Rael: Não estamos falando de você, então para de fazer essa comparação. Somos diferentes, mesmo tendo o seu sangue correndo em minhas veias eu não sou igual a você, Tito. - me encarou sério. - Nossa frieza é diferente. Não estou pronto para assumir facção nenhuma.

Tito: Esteve pronto para assumir um morro, por que não o CV?

Rael: Porque eu sempre quis assumir o morro, mas nunca a facção.

Tito: Bom, agora é tarde demais. Você já é o chefe dela, todos concordam com essa decisão e você vai controlar tudo. - falou sério. - Achei que sempre quis seguir os meus passos.

Rael: No morro, pai, no morro. - suspiro.- Ser uma boa pessoa para a favela e sempre ajudar quem precisa. Mas também ser frio na hora certa e com quem merece.

Tito: É a mesma coisa, Rael. - bufei. - Não adianta mais nada, pode falar o que quiser, já está feito. Ou você engole fazendo careta, ou aceita sorrindo. - saiu de perto de mim e foi em direção a minha mãe.

Os dois saíram do galpão juntos e soquei a parede.

O que ele pensa que está fazendo? Eu só tenho 21 anos, novo demais para tomar conta de duas coisas grandes ao mesmo tempo. Três, na verdade, já que tinha a Lívia e o meu filho.

Não sei o que está se passando na cabeça do meu pai, mas sei que boa coisa não é. Do nada ele faz isso e é logo quando estão atacando os morros.

Não estou feliz com a idéia, não estou mesmo.

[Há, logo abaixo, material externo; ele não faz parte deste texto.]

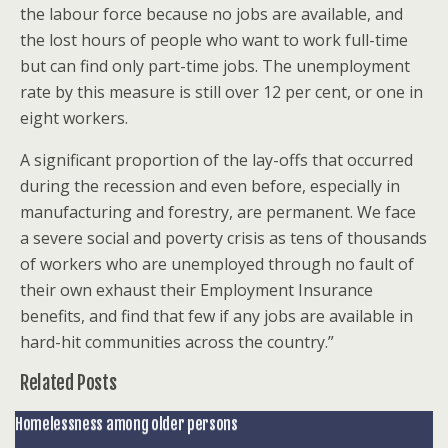
the labour force because no jobs are available, and
the lost hours of people who want to work full-time
but can find only part-time jobs. The unemployment
rate by this measure is still over 12 per cent, or one in
eight workers.
A significant proportion of the lay-offs that occurred
during the recession and even before, especially in
manufacturing and forestry, are permanent. We face
a severe social and poverty crisis as tens of thousands
of workers who are unemployed through no fault of
their own exhaust their Employment Insurance
benefits, and find that few if any jobs are available in
hard-hit communities across the country.”
Related Posts
Homelessness among older persons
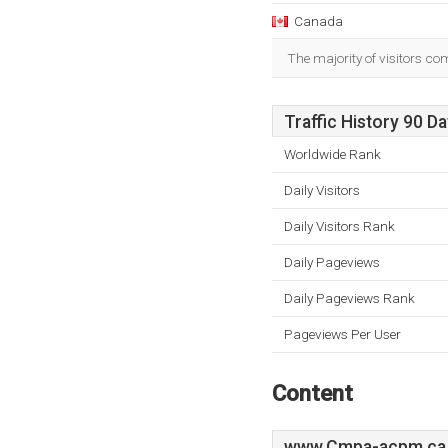
Canada
The majority of visitors c
Traffic History 90 D
Worldwide Rank
Daily Visitors
Daily Visitors Rank
Daily Pageviews
Daily Pageviews Rank
Pageviews Per User
Content
www.Cmpa-acpm.ca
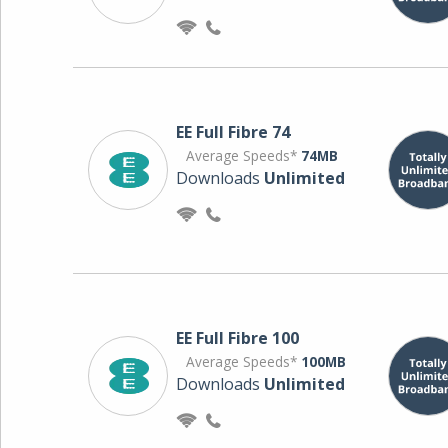
EE Full Fibre 74
Average Speeds*
74MB
Downloads
Unlimited
EE Full Fibre 100
Average Speeds*
100MB
Downloads
Unlimited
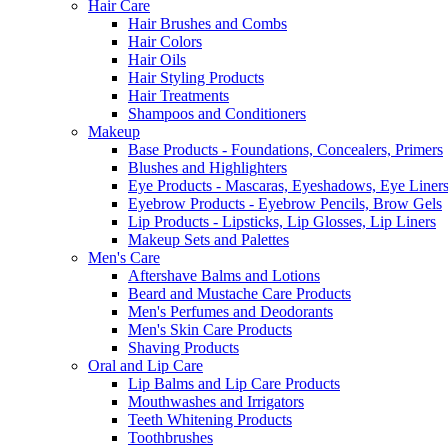
Hair Care
Hair Brushes and Combs
Hair Colors
Hair Oils
Hair Styling Products
Hair Treatments
Shampoos and Conditioners
Makeup
Base Products - Foundations, Concealers, Primers
Blushes and Highlighters
Eye Products - Mascaras, Eyeshadows, Eye Liners
Eyebrow Products - Eyebrow Pencils, Brow Gels
Lip Products - Lipsticks, Lip Glosses, Lip Liners
Makeup Sets and Palettes
Men's Care
Aftershave Balms and Lotions
Beard and Mustache Care Products
Men's Perfumes and Deodorants
Men's Skin Care Products
Shaving Products
Oral and Lip Care
Lip Balms and Lip Care Products
Mouthwashes and Irrigators
Teeth Whitening Products
Toothbrushes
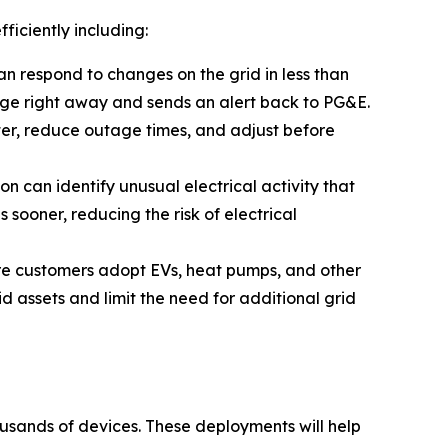
ficiently including:
an respond to changes on the grid in less than
ange
right away
and sends an alert back to PG&E.
ster, reduce outage times, and adjust before
 can identify unusual electrical activity that
sooner, reducing the risk of electrical
re customers adopt EVs, heat pumps, and other
id assets and limit the need for additional grid
ousands of devices. These deployments will help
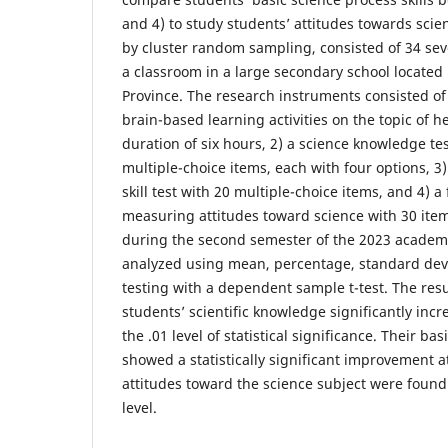
and 4) to study students’ attitudes towards sci
by cluster random sampling, consisted of 34 se
a classroom in a large secondary school locate
Province. The research instruments consisted of 
brain-based learning activities on the topic of he
duration of six hours, 2) a science knowledge tes
multiple-choice items, each with four options, 3
skill test with 20 multiple-choice items, and 4) a
measuring attitudes toward science with 30 item
during the second semester of the 2023 academi
analyzed using mean, percentage, standard dev
testing with a dependent sample t-test. The resu
students’ scientific knowledge significantly incr
the .01 level of statistical significance. Their bas
showed a statistically significant improvement at
attitudes toward the science subject were found 
level.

Sai do galpão pela saída de emergência e tenho quase certeza que ninguém me viu. O galpão não ficava não afastado da cidade, então fui andando mesmo até onde eu me sentisse bem.

Precisava ficar longe um tempo, pensar nessa porra direito.

Seja o que for, é como o meu pai disse, não tem mais volta. Ou aceita ou surta. E acho que nesse momento, eu ainda estou surtando.